Primož Roglič: “Do Telemark à Glória no Tour“
Como já vimos, a prática desportiva integra a mentalidade eslovena, e uma consequência disso é que todas as modalidades no país estão interligadas. Se essa interligação não existisse, um dos maiores craques do ciclismo atual nunca poderia ter emergido como “número 1” de 2020. Trata-se de um jovem que aspirava ser saltador de esqui, mas as sucessivas quedas e as lesões fizeram-no dar uma hipótese a um desporto com o qual sempre simpatizou: o ciclismo.
A história incrível de Primož Roglič começou aqui. No início, as dificuldades na adaptação e nos treinos foram imensas. Mas o desejo de superação de Roglič esteve à altura das dificuldades, ao ponto de, apenas um ano após ter tomado a decisão mais importante da sua vida, implorar por uma oportunidade ao ‘boss’ do ciclismo esloveno, Andrej Hauptman. Hauptman deixou-se convencer e em 2013, Roglič juntou-se à equipa continental Adria Mobil. Duas épocas mais tarde, Primož destacou-se, com boas prestações e vitórias em provas de uma semana que lhe valeram o primeiro contrato World Tour, com a equipa que representa atualmente, a Jumbo.
Roglič ‘explodiu’ como atleta no World Tour. Em 2016 venceu um contrarrelógio no Giro d’Italia e em 2017 estreou-se no Tour de France e trepou o Col du Galibier para vencer uma etapa a solo, no vale. Nesse mesmo ano, venceu em solo português, no Algarve. O seu potencial confirmou-se em 2018, com as primeiras vitórias em provas de uma semana. No Tour desse ano, lançou-se em descida para vencer uma etapa épica e chegou a ocupar o pódio, tendo perdido esse lugar para Chris Froome após uma dura batalha contra o relógio. Os saltos nunca abandonaram verdadeiramente Roglič enquanto este ‘aterrava’ em cada vez mais pódios, efetuando o gesto de genuflexão, típico da modalidade, conhecido como telemark. Em 2019, já com outro estatuto, Roglič focou-se no Giro, onde acabou no pódio, e na Vuelta a España, onde venceu.
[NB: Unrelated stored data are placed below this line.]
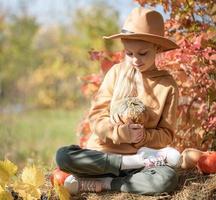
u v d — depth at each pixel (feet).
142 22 13.08
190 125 15.69
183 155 13.50
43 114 52.37
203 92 15.34
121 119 12.79
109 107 13.64
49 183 13.67
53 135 37.14
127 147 13.04
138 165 12.64
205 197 12.23
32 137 34.94
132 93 13.43
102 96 13.79
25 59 64.18
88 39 54.13
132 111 12.73
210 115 15.39
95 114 13.61
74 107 58.95
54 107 60.34
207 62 15.12
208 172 13.10
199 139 15.49
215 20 15.76
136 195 12.42
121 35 12.87
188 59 15.01
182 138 15.75
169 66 15.69
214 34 14.83
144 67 13.15
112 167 12.59
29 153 27.25
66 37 63.36
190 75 15.49
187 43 14.93
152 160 12.53
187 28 15.96
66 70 60.18
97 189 12.73
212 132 15.48
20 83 63.46
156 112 13.14
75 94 59.98
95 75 19.06
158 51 13.48
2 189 12.26
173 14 15.76
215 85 15.21
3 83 62.23
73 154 12.60
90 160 12.54
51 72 62.13
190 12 15.74
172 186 12.38
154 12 13.30
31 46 64.90
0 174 12.37
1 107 50.72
Em 2020, conquistou o seu primeiro monumento, a Liège-Bastogne-Liège, e venceu a prova espanhola pela segunda vez, consolidando-se como o “melhor ciclista do mundo”. Há 3 meses, apresentou-se no Tour como favorito máximo à vitória, mas não conseguiu a ‘glória no Tour’ pretendida. O seu incrível percurso de vida cruzou-se com o de um jovem compatriota…
Tadej Pogačar: De Pogi a “Pogastar”
Desde muito jovem que Tadej Pogačar começou a competir. Mas ao contrário de Roglič, não precisou de implorar para convencer Andrej Hauptman. Bastou o treinador e ex-ciclista esloveno assistir a uma corrida de adolescentes e deparar-se com um grande grupo, seguido de perto por um corredor muito mais jovem que os restantes. Hauptman pediu aos organizadores da prova para ajudarem o ‘rapaz’ a reentrar no grupo, mas estes explicaram que o ‘rapaz’ não estava atrasado, na verdade estava a ganhar uma volta de avanço ao grupo.
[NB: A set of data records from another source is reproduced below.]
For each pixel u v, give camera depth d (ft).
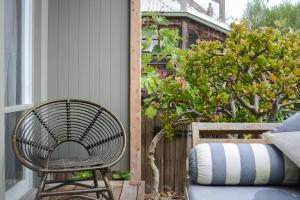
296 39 10.08
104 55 9.96
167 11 12.66
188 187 5.86
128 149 9.97
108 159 6.97
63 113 9.14
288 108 10.91
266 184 5.81
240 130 6.78
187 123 11.16
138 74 9.60
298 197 5.13
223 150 5.87
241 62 10.28
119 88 9.99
A partir desse momento, a vida de Pogačar mudou. Hauptman tornou-se seu treinador e mentor, conduzindo-o até ao profissionalismo após a vitória no Tour de l’Avenir (Volta à França do Futuro) em 2018. Já na equipa da Emirates, tornou-se o vencedor mais jovem de uma prova World Tour, ao vencer a Volta à Califórnia. Uns meses antes, à semelhança de Roglič, tinha vencido no Algarve. A época foi fechada com ‘chave de ouro’. Na estreia em grandes voltas, Tadej levou de Espanha três etapas e terminou no pódio final.
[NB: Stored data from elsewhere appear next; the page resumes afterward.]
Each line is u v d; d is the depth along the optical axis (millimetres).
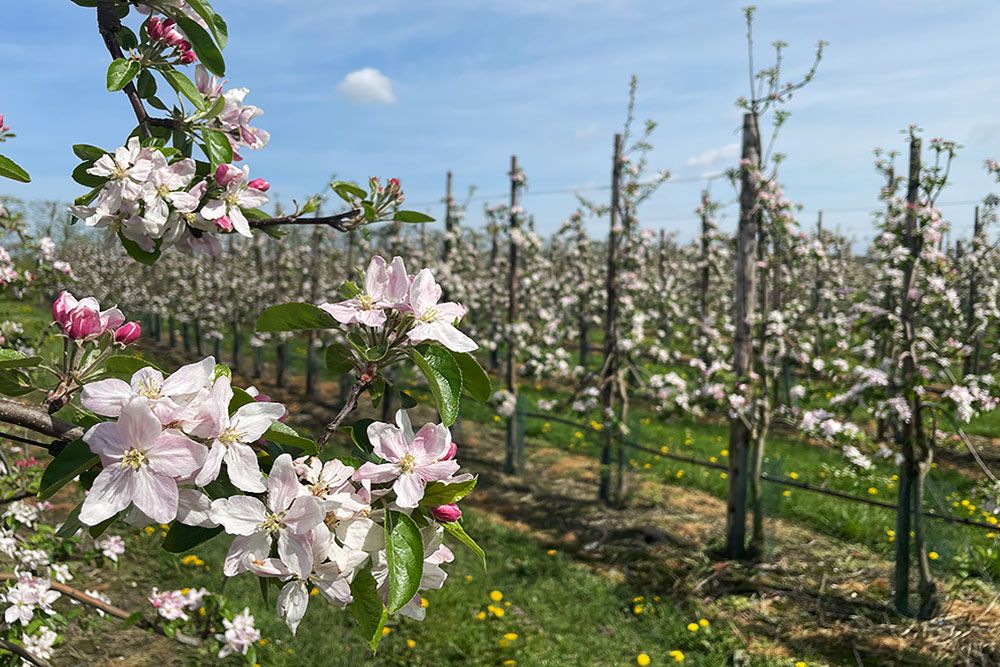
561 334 10508
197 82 1581
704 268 10664
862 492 7371
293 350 16297
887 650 4594
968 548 5598
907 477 5082
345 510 966
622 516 7109
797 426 5910
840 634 4801
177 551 992
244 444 943
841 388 5871
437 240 12484
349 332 1132
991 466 8609
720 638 4754
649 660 4461
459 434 10008
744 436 6039
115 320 1082
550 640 4660
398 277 1128
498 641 4582
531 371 8859
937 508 5582
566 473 8539
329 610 4836
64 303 1035
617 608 5203
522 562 5816
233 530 904
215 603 3057
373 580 977
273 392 12836
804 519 6895
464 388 1136
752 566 5875
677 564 5941
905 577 5047
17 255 4188
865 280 14695
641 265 7715
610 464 7480
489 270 15477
Para 2020 as expetativas tornaram-se altas, mas Pogačar sempre manteve uma atitude descontraída face às dificuldades. Depois de perder mais de um minuto no vento, na sétima etapa do Tour, afirmou que “não estava preocupado” e logo na primeira etapa dos Pirenéus recuperou tempo importante para os favoritos. Venceu a etapa no dia seguinte e mais tarde, repetiu o feito no Grand Colombier. Partiu para o contrarrelógio final com 57 segundos de atraso para o líder da prova, Roglič.
Foi aí, num dos contrarrelógios mais emotivos da história do ciclismo, que Pogačar chocou o mundo desportivo, ao recuperar o tempo para Roglič e ganhar a camisola amarela no penúltimo dia do Tour. A manchete do dia seguinte do jornal L’Équipe consagrou a transformação da promessa em estrela, com o título “Pogastar”.
Factos interessantes sobre a Eslovénia… e os seus ciclistas
1. O Monte Triglav é a montanha mais alta da Eslovénia, com 2864 metros de altitude, aparecendo representado no brasão de armas e também, ainda que seja pouco visível, no equipamento de campeão nacional de Roglič.
2. A apicultura é uma atividade popular, praticada por 4,5% da população. Talvez não seja obra do acaso que uma equipa que se veste de amarelo, e que ganhou como alcunha “abelhas assassinas”, tenha um esloveno como líder.
3. A Eslovénia é um país vinícola, sendo que os eslovenos são os sextos maiores consumidores de vinho per capita. Já Roglič admite, em contrariedade com os hábitos consumidores dos restantes compatriotas, que prefere a cerveja, fora da época competitiva.
4. A Eslovénia possui a segunda maior colina de saltos de esqui do mundo, localizada em Planica. Aí, em 2007, Roglič teve um terrível acidente, que certamente o fez repensar o seu futuro como atleta profissional nessa modalidade.
5. Pogačar define o lobo como o seu “brasão pessoal”, uma vez que simboliza as virtudes desportivas pelas quais ele se guia: a ambição de melhorar, a luta implacável e o espírito de grupo. Em março deste ano, o lobo tornou-se um animal protegido na Eslovénia.
6. Entre 1860 e a Primeira Guerra Mundial, cerca de 300.000 pessoas migraram de áreas que integram a atual Eslovénia para os Estados Unidos. Nessa vaga, os bisavôs de Sepp Kuss instalaram-se no Colorado e abriram uma loja que se mantém aberta até hoje! Assim, a química com Roglič deixa de surpreender.
7. A roda pode ter sido inventada na Eslovénia. Aquela que é denominada “a roda dos pântanos de Liubliana” é a mais antiga descoberta até à data, remontando há 5000 mil anos atrás. 5 Milénios depois, dois ciclistas do país, sobre duas rodas, subiram ao pódio da mais importante prova que envolve esse artefacto, o Tour de France.